The location of the house, truly implanted amid misery, fulfils everything that a convent of the Little Sisters could wish for”.

That same year, in 1953, work was carried out to make the house more suitable for convent life.  It had twelve cells (for ten professed sisters), rooms for community life, an office, a large community room, visiting rooms, etc.

It was at this time that the affiliation of the first Lady Servants and the Fraternity was also taking place.

However, access to the house was difficult, as it was built on a steep rise of wide medieval stone steps known as Pedamentina. What’s more, little by little, the poor families in the neighbourhood were relocating to the outskirts as their houses were falling into ruin and were marked for demolition. So, the decision was finally taken for the community to relocate too. This was done in 1963, to a working-class housing estate in Rione Traiano to the west of Naples. The community lived in two small flats on the ground floor. In the basement, the sisters also set up a nursing station with its own entrance and various rooms (including a waiting room, an injection room, a dressing room, etc.). Alongside this work, the sisters carried out a whole range of community activities including catechism classes and were also involved in Catholic youth work.

A few years later, it was decided to build a house in the same neighbourhood, which the sisters moved into in 1972. The house turned out to be very large and “opulent” in appearance, in an area populated by poor people. What’s more, it was expensive to maintain.  But little by little, the sisters developed several services for the neighbourhood, including a nursery school and a dispensary.

In November 1980, a major earthquake near Naples destroyed part of the city. The sisters of the community were in the chapel for Vespers during the first tremors. After taking refuge in the street, they did everything they could to help the families; they lent them their car and provided them with blankets, clothes, warm milk…

They wrote in Le Pain de Chez Nous in February 1981:

“United by this encounter [of the earthquake] which polarised everything, we experienced together [with the neighbourhood] a stronger fraternity, made easier by the fact that our common home was the street. In the evenings, we’d gather around the fire, sharing moments of even more intense fraternity, since we were all in the same situation, all equal, with the same fear, the same cold (…).

Subsequently, they did their utmost to help the families get back to normal life, “to overcome the fear because the whole city was affected and the earthquake had, of course, worsened already existing problems, such as housing, chronic unemployment and so on.

Life and the mission continued in the community, but the province of Italy experienced difficulties that led to the splitting of the community, which then became the Sisters of Charity of the Assumption. The house was eventually sold to the new congregation. The community in Naples continued to exist until 1993 when it moved to Vico Paparelle al Pendino.

In 2005 the congregation finally returned to Naples, with four sisters sent to the Ponticelli district, in the heart of the city where the social reality was “diverse” according to the first community project. The sisters accompanied families and groups and received training. One of them worked in the hospital. They presented the congregation when opportunities arose. In 2011, they moved to via Luigi Volpicella, 372b.

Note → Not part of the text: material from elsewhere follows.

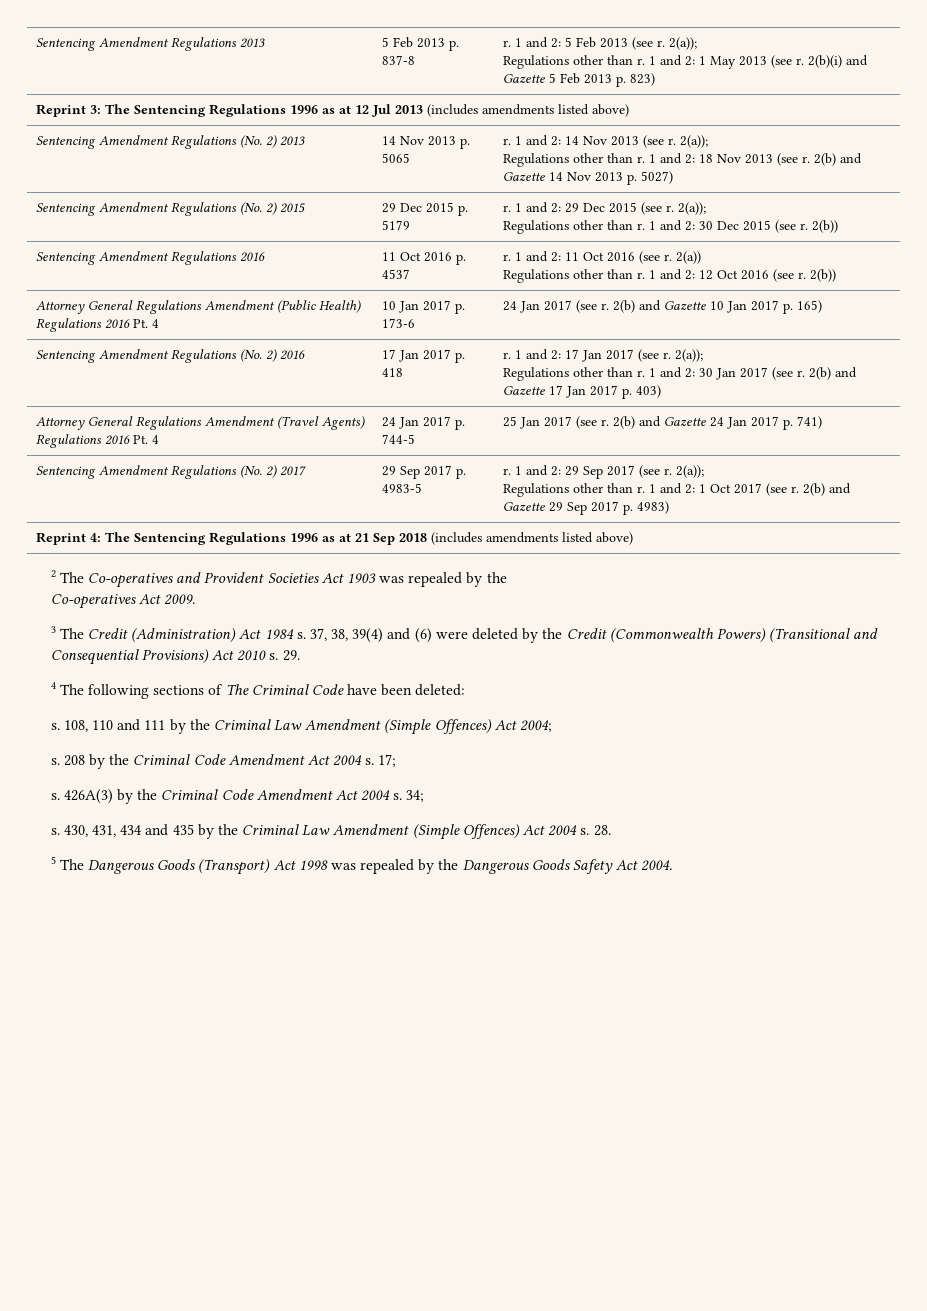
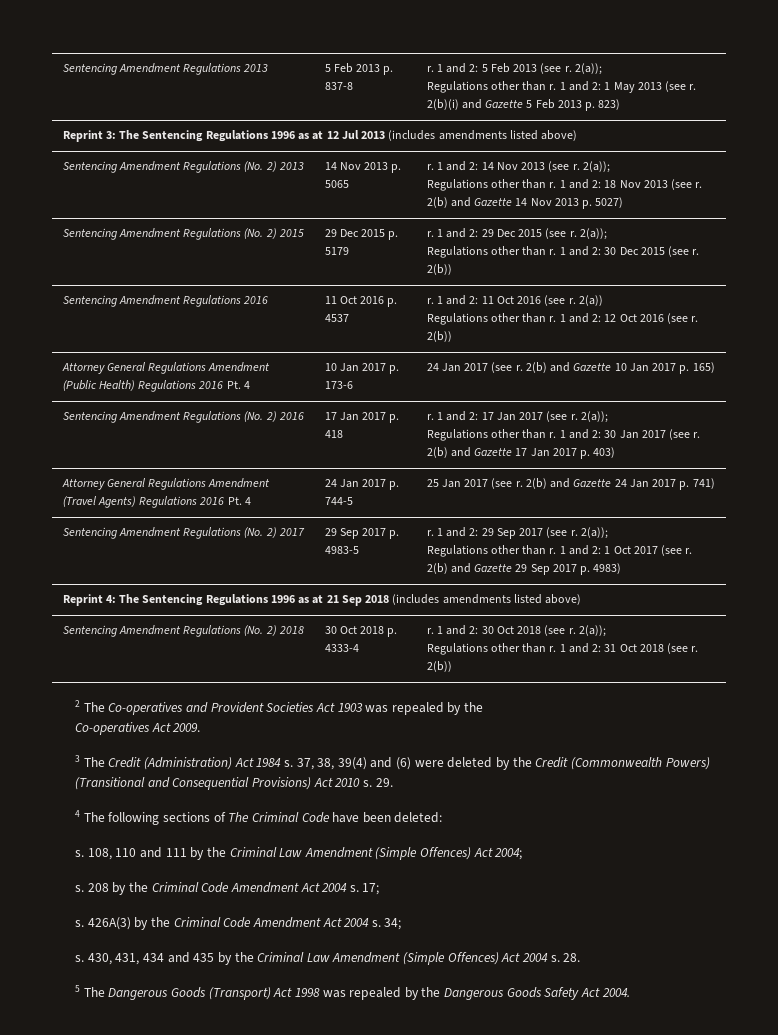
(633, 538) none -> [62,625,304,637] [324,626,398,637] [324,644,359,652] [426,625,606,637] [426,643,699,655] [426,661,452,672] // Sentencing Amendment Regulations (No. 2) 2018 | 30 Oct 2018 p. 4333-4 | r. 1 and 2: 30 Oct 2018 (see r. 2(a)); // Regulations other than r. 1 and 2: 31 Oct 2018 (see r. 2(b))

In November 2023, the closing celebration of the community was presided over by an auxiliary bishop and concelebrated by four Assumptionist fathers from Rome, in the presence of other deacons and members of the parish community. There were numerous testimonies about all that the LSAs had brought to many individuals, and families who will miss them.


[1]    Sr Marie Marthe Isabelle: Isabelle Couturier (1897-1965) was born in Isère. Her first posting to Italy was to Turin in 1932. She never left Italy after that, and lived in Milan, Naples (1937-1943 then 1944-1959) and died in Milan in 1965.